The end of the John year

It is with good sadness that I end this liturgical church year today. For the last year I have led the congregation in riskily departing from the wiser tradition of the Revised Common Lectionary, and following our own lectionary through the Gospel of John. Since I had worked on memorizing John on my 2008 sabbatical, I told most of the gospel scriptures this past year for memory. Of course, each week I would have to brush up on my memory, sermon by sermon, and it got harder as the year progressed. You might say that this year of preaching through John has been learning it by heart for the second time.

Was it worth it? I’ve grown to value telling the scripture rather than having the printed page in between me and congregation. It seemed to verify that the word had become flesh, or at least temporarily had become enfleshed in my brain cells. I can only hope that the word has indeed become a deeper part of my being, but how does one measure something like that? I had also been praying for the congregation: since they saw their pastor learning scripture by heart, both by taking off on a sabbatical to do it (walking from D.C. to Pittsburgh) and, once back home, by telling pieces of John’s gospel for memory Sunday after Sunday, I was hoping they would grow more hungry for the word to sink into their lives too. That was my hope, but, again, how does one measure if it bore fruit?

And so a 3 year effort (the preparation, the long walk and memorizing, the year of preaching through John) comes to an end. It has been full and rich and difficult and tearful, all in one. I am invigorated and worn out. Some in the pews may breathe a sigh of relief to be returning to the more practical, story-telling Luke. Some weeks I, too, will be relieved for the return to routine.

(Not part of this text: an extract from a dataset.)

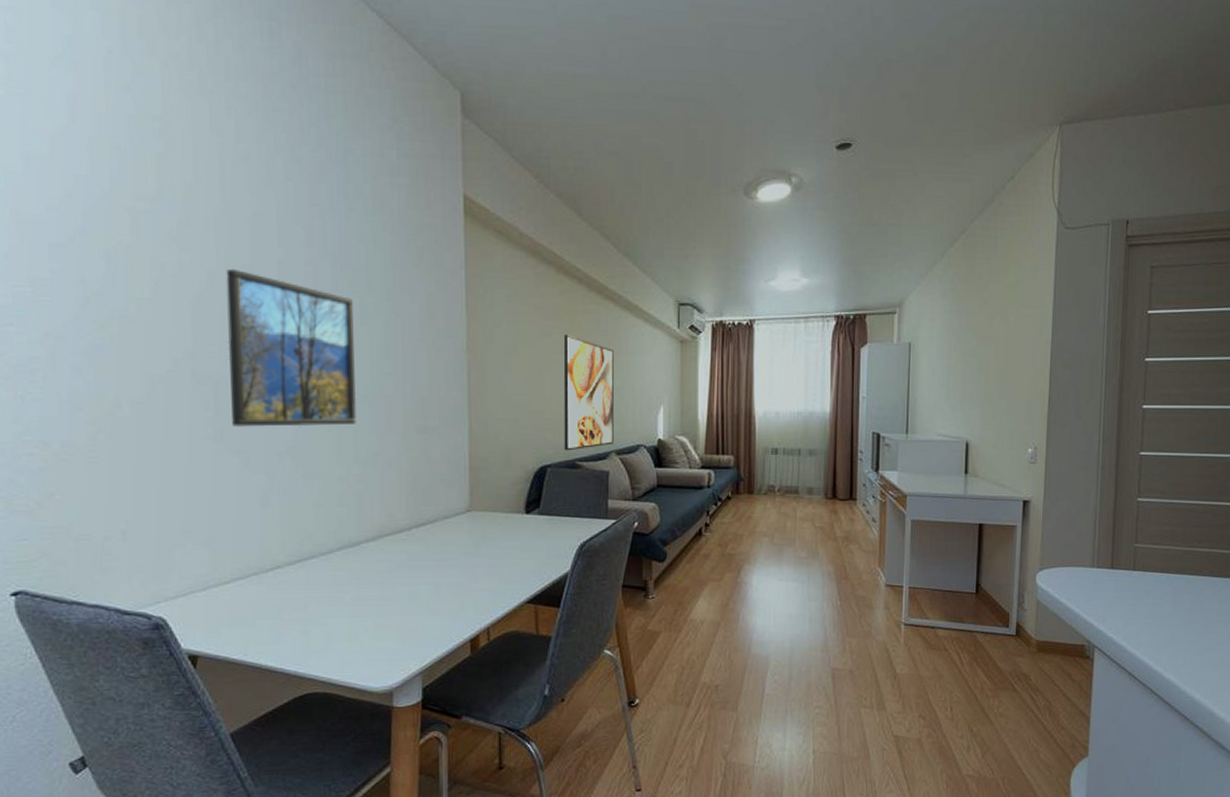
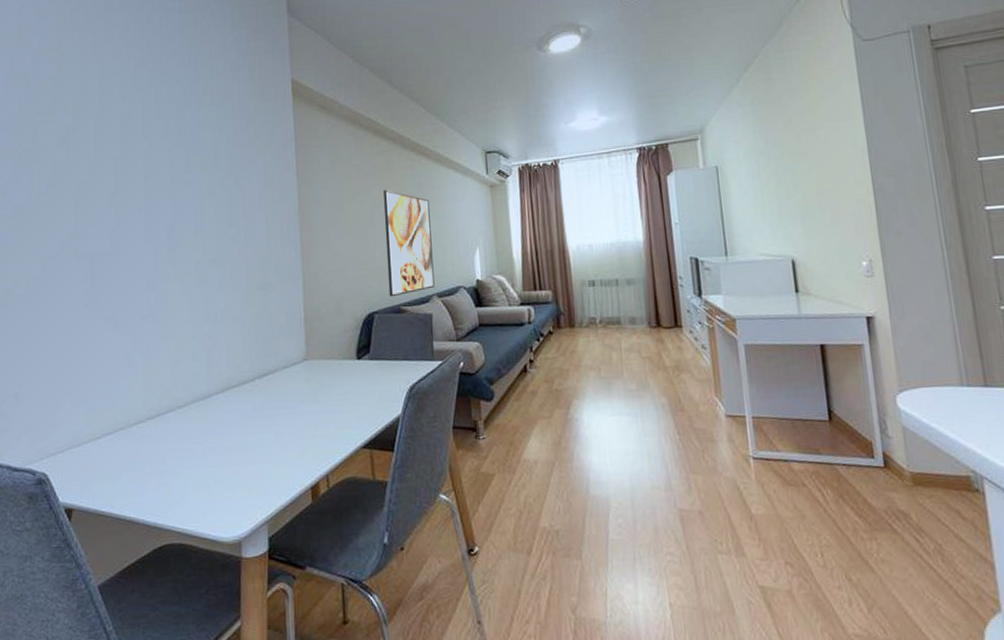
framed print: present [226,268,357,427] -> none [102,161,207,296]

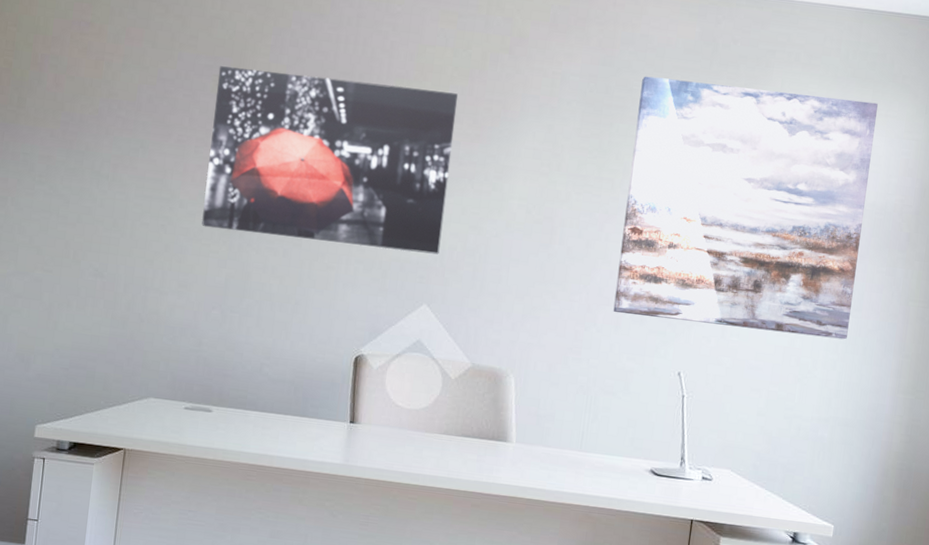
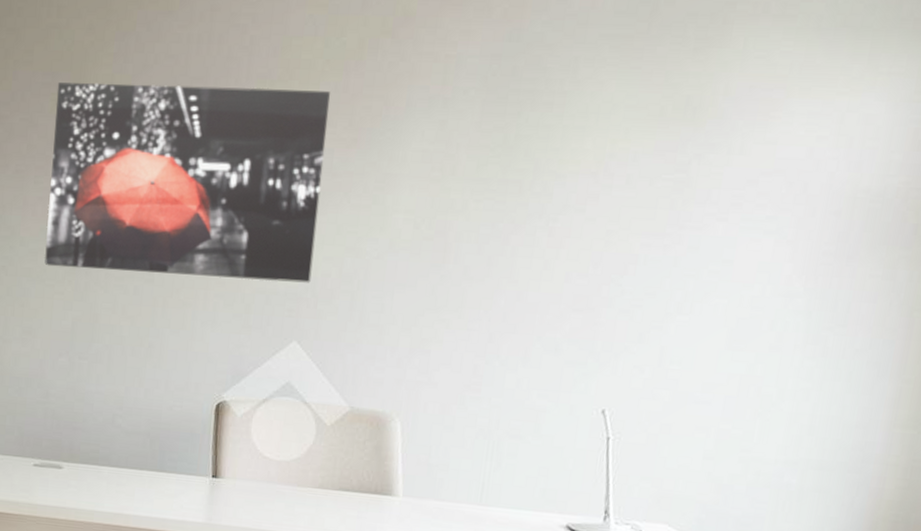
wall art: present [613,76,878,340] -> none [520,50,878,363]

On the other hand, the poet of John’s gospel, that unknown beloved disciple, has changed me through his gift of writing. The gospel’s broad concepts–like community or Jesus’ identity or Jesus’ constant challenge of the unbelieving status quo–have shifted my perspective about what it means to follow Jesus.

But much more frequently, it has been snippets of the gospel’s phrases that have worked their way into my living and praying, tunneling like the brown burrs embedded in my dog’s fur. These turns of phrases have little to do with big theological concepts, but they have everything to do with pulling me here and there from distractions to notice the life of Jesus’ presence right here in the run-of-the-mill moment. I drive down the road and a phrase rises around the bend; I walk the dogs, and a word sounds with the wind; I wake up in the night, and a sentence is lodged under my pillow; I speak on the phone, and a word slips out of my mouth.

What am I talking about? Nothing coherent maybe, and for that I apologize. So let me simply name some of those snippets that have burrowed in and stuck:

Come and see. She came to tomb and saw.
Know me. Grace upon grace. In him was life. You in me and I in you.
I am coming to you. In the beginning. Tented with us.
You will be thirsty again.
Out of the believer’s heart shall flow rivers of living water.
The sheep know his voice. Not leave you orphaned.
Peace. My peace. Peace be with you.
Vine. Bread. Believe in me. What is truth?
Ask anything in my name. Twelve baskets full. Feed my sheep.
Without me you can do nothing.
Light of all people. Not walk in darkness.
How shall we know the way? I am way. Rise, let us be on our way.
Do not let your hearts be troubled. Lamb of God.
Do you love me? For God so loved.
Unless a seed fall into the earth. He must increase. I must decrease.
Washed their feet. No one has greater love.
Accept my word. The word was God.
The serpent in the wilderness. You will live. Crucify. My joy.
He breathed on them. Your joy.
We have seen for ourselves.

These snippets are new companions. Behind them stands One whom I have come to know as Companion.

Was it worth it? Yes. Yes. Yes.


  1. So, why isn’t there a “like” button for the blog? God bless you–and your congregation–for taking this journey.

  2. Yes, definitely there is gratitude for such a risk-taking (or is it patient?)congregation.

  3. Even patience is no small thing.